*EXERCISE AIM*:
Start at the line in the entries below that contains "[697,435,761,449] strategy, ->", stop at the line that contains "[829,555,852,567] the -> (893, 418) none", and output exactly the lines in that span, both ends included.

#### TASK INPUTS

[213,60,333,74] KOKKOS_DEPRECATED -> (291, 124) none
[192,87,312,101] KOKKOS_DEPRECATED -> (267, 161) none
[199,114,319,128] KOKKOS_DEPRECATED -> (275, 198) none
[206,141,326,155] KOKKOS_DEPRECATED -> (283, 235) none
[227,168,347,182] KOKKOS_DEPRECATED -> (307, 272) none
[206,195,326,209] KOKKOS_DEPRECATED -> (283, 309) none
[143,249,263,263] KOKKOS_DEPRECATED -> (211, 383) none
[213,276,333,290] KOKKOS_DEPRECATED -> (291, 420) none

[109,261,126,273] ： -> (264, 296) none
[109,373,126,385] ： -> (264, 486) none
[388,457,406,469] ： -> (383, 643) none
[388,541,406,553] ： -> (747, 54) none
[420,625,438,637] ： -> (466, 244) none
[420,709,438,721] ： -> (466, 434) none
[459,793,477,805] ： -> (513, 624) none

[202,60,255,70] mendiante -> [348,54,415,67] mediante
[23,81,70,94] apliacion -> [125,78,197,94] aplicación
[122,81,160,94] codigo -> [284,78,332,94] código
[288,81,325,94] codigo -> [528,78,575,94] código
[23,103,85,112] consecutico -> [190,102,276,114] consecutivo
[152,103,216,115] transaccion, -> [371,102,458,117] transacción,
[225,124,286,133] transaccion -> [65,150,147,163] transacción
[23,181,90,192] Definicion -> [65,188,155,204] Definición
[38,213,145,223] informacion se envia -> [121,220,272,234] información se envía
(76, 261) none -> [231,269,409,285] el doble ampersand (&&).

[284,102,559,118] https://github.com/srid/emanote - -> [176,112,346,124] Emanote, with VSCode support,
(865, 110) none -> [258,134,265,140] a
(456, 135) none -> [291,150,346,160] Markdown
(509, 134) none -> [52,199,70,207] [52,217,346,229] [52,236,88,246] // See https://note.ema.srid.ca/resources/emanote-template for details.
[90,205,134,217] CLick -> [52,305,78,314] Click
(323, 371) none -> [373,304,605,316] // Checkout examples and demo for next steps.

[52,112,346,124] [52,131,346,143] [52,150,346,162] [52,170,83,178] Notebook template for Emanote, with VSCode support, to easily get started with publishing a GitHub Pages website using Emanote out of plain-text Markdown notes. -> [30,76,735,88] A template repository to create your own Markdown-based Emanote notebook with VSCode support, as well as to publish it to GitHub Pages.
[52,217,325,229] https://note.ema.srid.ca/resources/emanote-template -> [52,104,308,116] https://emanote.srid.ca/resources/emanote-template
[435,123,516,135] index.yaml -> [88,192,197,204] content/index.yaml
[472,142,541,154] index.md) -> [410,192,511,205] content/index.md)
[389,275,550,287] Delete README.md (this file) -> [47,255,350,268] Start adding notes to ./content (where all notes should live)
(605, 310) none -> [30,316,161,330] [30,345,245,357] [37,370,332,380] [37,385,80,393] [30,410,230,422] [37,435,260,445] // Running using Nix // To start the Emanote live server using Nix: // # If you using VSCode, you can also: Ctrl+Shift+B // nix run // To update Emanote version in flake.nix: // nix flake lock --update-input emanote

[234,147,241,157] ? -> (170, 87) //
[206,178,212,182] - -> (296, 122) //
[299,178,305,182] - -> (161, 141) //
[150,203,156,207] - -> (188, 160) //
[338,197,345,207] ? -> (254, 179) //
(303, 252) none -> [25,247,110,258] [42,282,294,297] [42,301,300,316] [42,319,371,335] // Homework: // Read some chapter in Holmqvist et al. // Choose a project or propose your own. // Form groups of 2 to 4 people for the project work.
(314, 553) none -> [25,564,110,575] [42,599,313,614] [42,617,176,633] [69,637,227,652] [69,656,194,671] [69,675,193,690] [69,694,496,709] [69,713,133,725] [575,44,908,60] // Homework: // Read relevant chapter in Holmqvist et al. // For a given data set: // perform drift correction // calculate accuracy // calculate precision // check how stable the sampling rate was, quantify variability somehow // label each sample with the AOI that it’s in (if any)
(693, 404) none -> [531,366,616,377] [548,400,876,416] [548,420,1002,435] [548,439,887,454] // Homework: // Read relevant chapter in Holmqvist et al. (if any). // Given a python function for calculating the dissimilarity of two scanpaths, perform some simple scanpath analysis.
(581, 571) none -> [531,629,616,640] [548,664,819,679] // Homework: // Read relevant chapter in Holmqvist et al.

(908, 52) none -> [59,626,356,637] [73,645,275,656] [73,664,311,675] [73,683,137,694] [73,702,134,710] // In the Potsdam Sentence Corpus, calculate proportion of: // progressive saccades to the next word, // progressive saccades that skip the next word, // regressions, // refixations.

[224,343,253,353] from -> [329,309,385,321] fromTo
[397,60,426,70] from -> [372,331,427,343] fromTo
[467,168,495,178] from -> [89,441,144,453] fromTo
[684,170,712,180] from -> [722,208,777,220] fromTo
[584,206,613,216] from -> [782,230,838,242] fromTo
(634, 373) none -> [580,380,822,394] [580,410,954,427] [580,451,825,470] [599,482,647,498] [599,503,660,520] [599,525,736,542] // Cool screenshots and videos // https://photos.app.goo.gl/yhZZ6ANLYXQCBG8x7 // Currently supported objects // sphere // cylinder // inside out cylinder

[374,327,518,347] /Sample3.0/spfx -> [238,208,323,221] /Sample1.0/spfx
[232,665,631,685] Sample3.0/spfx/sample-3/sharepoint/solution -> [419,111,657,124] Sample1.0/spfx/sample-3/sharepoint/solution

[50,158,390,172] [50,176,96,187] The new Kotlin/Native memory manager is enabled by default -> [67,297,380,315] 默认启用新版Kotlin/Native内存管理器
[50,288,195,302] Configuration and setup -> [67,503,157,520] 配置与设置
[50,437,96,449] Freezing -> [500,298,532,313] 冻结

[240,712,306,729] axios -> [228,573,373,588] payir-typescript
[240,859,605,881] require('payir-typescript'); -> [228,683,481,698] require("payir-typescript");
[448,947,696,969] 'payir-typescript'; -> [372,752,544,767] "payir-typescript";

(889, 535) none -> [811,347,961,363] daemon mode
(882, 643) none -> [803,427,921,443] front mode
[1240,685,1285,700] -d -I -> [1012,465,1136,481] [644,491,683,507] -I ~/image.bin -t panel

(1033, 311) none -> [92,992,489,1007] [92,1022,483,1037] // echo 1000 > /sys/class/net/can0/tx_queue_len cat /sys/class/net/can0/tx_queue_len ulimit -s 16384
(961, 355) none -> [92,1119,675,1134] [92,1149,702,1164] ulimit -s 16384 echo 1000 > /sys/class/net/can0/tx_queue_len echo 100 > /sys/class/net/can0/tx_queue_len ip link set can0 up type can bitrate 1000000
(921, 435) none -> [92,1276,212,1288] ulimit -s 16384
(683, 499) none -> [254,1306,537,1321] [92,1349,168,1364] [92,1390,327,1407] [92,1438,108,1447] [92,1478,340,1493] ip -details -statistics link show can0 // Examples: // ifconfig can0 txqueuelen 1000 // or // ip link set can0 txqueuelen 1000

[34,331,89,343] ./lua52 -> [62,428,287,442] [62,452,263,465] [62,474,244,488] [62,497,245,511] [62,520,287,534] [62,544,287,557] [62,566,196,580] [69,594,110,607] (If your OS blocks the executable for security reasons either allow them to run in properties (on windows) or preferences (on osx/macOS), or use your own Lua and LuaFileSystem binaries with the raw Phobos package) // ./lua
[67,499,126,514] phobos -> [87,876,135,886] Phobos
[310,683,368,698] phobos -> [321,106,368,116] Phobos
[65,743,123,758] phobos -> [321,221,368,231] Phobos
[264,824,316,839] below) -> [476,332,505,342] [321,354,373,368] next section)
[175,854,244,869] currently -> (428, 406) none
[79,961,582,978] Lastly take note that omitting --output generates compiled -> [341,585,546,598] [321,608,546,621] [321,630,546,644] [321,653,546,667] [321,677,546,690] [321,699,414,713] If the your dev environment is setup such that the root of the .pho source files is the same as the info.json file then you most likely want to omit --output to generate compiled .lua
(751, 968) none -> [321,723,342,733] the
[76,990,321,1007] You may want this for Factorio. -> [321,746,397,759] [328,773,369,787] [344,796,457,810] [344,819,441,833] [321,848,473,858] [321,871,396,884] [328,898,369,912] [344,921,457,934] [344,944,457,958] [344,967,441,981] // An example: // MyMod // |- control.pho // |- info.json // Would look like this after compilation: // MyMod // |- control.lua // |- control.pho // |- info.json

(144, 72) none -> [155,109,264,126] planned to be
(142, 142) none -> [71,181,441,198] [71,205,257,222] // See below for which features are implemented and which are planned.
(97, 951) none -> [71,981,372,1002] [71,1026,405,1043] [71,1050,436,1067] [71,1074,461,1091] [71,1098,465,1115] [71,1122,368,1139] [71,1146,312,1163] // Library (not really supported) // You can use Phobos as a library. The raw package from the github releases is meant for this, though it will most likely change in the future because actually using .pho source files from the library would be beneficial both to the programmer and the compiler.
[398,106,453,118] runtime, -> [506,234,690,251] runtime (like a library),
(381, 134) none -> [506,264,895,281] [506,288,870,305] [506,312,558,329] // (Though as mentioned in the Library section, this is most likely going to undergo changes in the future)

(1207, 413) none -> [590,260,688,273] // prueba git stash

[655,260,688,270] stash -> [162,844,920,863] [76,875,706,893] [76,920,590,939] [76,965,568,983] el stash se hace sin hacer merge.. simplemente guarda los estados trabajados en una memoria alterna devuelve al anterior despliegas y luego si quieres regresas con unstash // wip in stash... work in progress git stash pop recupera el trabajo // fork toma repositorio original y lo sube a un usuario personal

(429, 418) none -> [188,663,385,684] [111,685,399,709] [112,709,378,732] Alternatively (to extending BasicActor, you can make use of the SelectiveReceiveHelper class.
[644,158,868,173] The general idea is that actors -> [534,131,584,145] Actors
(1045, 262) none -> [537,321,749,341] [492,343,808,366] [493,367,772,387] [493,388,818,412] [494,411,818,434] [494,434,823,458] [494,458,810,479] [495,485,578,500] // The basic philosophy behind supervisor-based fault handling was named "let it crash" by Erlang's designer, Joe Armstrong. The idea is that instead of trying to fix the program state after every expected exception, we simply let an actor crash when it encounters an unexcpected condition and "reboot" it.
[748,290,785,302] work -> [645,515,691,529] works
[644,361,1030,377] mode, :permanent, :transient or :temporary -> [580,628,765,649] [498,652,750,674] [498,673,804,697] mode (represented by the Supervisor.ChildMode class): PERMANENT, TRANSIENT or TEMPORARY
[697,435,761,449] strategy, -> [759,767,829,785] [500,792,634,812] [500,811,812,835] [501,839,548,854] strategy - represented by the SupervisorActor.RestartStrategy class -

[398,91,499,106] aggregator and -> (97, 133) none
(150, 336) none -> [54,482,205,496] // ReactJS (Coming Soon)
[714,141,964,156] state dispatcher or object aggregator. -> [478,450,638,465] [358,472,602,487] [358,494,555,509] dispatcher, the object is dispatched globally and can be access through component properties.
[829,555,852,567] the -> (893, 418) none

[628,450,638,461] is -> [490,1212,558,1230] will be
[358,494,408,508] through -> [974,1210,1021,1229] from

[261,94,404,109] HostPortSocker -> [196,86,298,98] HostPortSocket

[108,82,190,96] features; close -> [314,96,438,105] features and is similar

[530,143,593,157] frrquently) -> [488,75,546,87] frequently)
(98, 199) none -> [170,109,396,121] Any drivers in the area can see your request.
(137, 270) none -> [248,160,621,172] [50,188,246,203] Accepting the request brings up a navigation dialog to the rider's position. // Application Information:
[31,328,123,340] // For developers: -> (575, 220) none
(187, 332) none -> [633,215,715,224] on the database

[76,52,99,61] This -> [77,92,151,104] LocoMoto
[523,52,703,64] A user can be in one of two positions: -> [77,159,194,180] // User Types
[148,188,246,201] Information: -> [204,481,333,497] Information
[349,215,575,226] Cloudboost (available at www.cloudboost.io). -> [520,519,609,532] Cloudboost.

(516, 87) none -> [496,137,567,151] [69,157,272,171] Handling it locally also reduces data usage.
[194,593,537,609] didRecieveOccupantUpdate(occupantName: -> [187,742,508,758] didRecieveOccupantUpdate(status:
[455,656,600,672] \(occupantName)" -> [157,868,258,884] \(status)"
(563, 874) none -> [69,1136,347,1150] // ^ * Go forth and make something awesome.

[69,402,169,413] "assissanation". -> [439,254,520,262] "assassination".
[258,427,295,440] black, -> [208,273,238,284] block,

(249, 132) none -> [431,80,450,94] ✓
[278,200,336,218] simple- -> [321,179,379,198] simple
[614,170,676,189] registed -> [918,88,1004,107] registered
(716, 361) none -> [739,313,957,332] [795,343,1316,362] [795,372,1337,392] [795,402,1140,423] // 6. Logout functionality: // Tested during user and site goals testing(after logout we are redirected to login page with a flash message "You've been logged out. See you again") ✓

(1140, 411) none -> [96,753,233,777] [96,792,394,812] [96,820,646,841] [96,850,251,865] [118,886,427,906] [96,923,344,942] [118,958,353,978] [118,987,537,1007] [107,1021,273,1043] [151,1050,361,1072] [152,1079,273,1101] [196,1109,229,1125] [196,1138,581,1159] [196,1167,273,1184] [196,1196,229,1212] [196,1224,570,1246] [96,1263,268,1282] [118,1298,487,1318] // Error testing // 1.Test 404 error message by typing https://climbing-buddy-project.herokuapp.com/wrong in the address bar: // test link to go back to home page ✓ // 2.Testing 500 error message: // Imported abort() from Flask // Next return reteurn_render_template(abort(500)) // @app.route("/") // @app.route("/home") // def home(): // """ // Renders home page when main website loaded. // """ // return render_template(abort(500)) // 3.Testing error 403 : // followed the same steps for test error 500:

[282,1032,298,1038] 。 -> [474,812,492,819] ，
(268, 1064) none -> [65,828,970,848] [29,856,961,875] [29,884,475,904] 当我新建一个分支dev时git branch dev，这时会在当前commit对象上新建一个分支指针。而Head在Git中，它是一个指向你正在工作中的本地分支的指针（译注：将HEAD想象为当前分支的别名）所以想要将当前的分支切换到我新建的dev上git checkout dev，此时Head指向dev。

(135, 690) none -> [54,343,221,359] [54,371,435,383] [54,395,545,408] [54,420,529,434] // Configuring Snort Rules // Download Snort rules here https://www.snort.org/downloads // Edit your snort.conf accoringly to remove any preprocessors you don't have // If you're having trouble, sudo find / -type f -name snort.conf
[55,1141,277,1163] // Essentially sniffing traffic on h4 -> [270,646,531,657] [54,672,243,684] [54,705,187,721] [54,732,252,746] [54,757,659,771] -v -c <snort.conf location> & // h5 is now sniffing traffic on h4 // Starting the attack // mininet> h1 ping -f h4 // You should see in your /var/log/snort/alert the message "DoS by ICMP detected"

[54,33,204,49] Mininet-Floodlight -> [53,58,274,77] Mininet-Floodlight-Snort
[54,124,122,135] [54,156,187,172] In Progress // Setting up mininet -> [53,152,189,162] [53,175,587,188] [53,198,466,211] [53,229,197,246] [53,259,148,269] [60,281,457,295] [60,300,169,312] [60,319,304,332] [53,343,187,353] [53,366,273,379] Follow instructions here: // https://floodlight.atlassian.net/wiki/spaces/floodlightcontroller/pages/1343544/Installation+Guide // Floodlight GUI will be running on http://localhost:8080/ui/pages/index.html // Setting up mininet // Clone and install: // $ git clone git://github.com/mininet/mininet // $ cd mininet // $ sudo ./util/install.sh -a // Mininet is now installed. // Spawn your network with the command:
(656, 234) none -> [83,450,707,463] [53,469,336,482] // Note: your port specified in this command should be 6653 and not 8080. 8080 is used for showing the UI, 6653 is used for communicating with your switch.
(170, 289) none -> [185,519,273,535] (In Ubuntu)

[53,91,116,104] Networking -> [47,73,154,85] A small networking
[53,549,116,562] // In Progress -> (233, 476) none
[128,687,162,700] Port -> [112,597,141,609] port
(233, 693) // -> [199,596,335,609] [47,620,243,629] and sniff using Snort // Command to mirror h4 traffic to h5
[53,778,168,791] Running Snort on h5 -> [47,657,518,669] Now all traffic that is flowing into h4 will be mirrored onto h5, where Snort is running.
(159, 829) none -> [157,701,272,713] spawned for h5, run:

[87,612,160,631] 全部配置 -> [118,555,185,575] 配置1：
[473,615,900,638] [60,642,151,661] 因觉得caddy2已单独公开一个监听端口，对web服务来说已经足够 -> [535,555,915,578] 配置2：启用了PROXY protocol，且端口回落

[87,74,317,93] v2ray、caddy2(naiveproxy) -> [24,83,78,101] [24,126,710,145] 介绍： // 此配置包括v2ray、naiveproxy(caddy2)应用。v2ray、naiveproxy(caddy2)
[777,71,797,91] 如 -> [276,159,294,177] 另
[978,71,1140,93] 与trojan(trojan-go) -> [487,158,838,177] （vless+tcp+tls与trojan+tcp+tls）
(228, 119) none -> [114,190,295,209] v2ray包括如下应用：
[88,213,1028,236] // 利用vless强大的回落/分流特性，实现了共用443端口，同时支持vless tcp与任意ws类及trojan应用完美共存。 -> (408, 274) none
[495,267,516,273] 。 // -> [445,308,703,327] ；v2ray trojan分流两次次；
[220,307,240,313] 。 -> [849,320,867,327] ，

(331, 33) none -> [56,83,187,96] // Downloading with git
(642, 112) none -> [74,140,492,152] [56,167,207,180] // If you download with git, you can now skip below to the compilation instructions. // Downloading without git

########

*WRITTEN SOLUTION*:
[697,435,761,449] strategy, -> [759,767,829,785] [500,792,634,812] [500,811,812,835] [501,839,548,854] strategy - represented by the SupervisorActor.RestartStrategy class -

[398,91,499,106] aggregator and -> (97, 133) none
(150, 336) none -> [54,482,205,496] // ReactJS (Coming Soon)
[714,141,964,156] state dispatcher or object aggregator. -> [478,450,638,465] [358,472,602,487] [358,494,555,509] dispatcher, the object is dispatched globally and can be access through component properties.
[829,555,852,567] the -> (893, 418) none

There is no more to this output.